Me dejo conducir hasta una puerta junto a los lavabos, una puerta marrón de contrachapado, sin rótulo identificativo, en la que nunca había reparado. La gente se para a mirarme. Algunos disimulan, espiando por detrás del expositor de periódicos y revistas, y entre la torre de cajas de Stella Artois apiladas en la entrada. Otros nos observan con descaro.
—Perdone —le digo al vigilante—, pero se equivoca usted de persona.
Es un hombre corpulento; desprende el típico olor a sudor rancio de quien lleva varios días sin cambiarse de ropa. No me contesta. Se limita a abrirme la puerta y me indica que tome asiento a una mesa, al otro lado de la cual hay un hombre delgado vestido con traje. De hecho, no es un hombre, es un chico. El cuello de la camisa le baila y lleva unos zapatos como los que se pone mi hijo mayor para ir al colegio. Me mira con semblante ufano.
—¿Me dice su nombre?
—Se lo diré cuando usted me explique a santo de qué viene hacerme pasar por esta humillación —contesto.
—Sospechamos que ha estado usted robando.
Casi monto en cólera y me lanzo a despotricar a voz en grito, pero en el último momento, me reprimo. Porque, francamente, no estoy en condiciones como para ponerme a dar gritos. La cabeza me va a estallar, se me ha quedado la boca más seca que la suela de un zapato y, si no fuera porque anoche bebí más de la cuenta sin salir de mi propia casa, juraría que había estado gorreando tabaco por ahí.
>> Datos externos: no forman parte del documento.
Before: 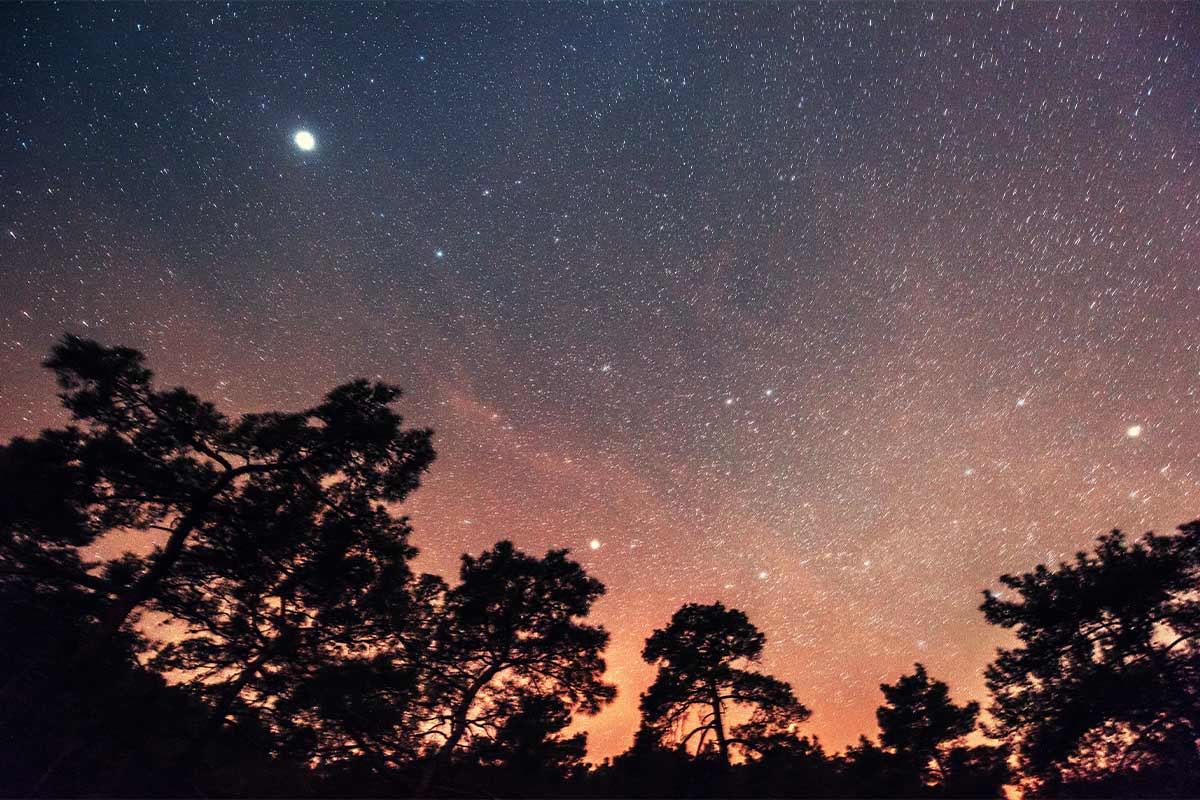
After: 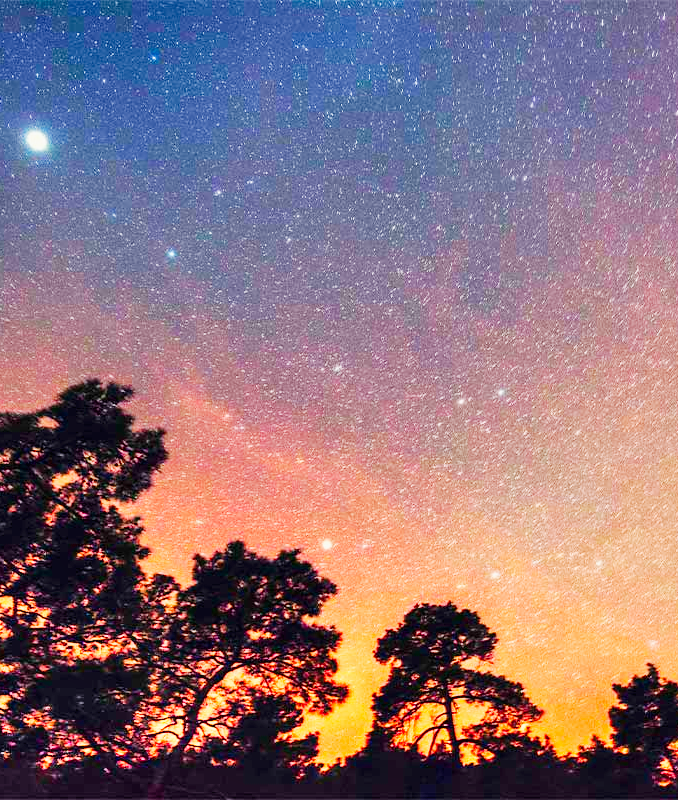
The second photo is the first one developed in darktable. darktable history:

Tabaco del fuerte además, Regal o Embassy Number 1.
La lengua se me pega al cielo de la boca.
—¿Llevará mucho tiempo?
No se lo pregunto indignada. Lo pregunto en voz queda. Compungida, como si en verdad fuera culpable de haber robado, tal es mi estado de ánimo.
—Si está dispuesta a colaborar, no, ¿señorita…?
—Lisa Kallisto. Señora.
El chico aprieta los labios y señala con la cabeza las dos bolsas de la compra con las que he entrado cargando en su despacho.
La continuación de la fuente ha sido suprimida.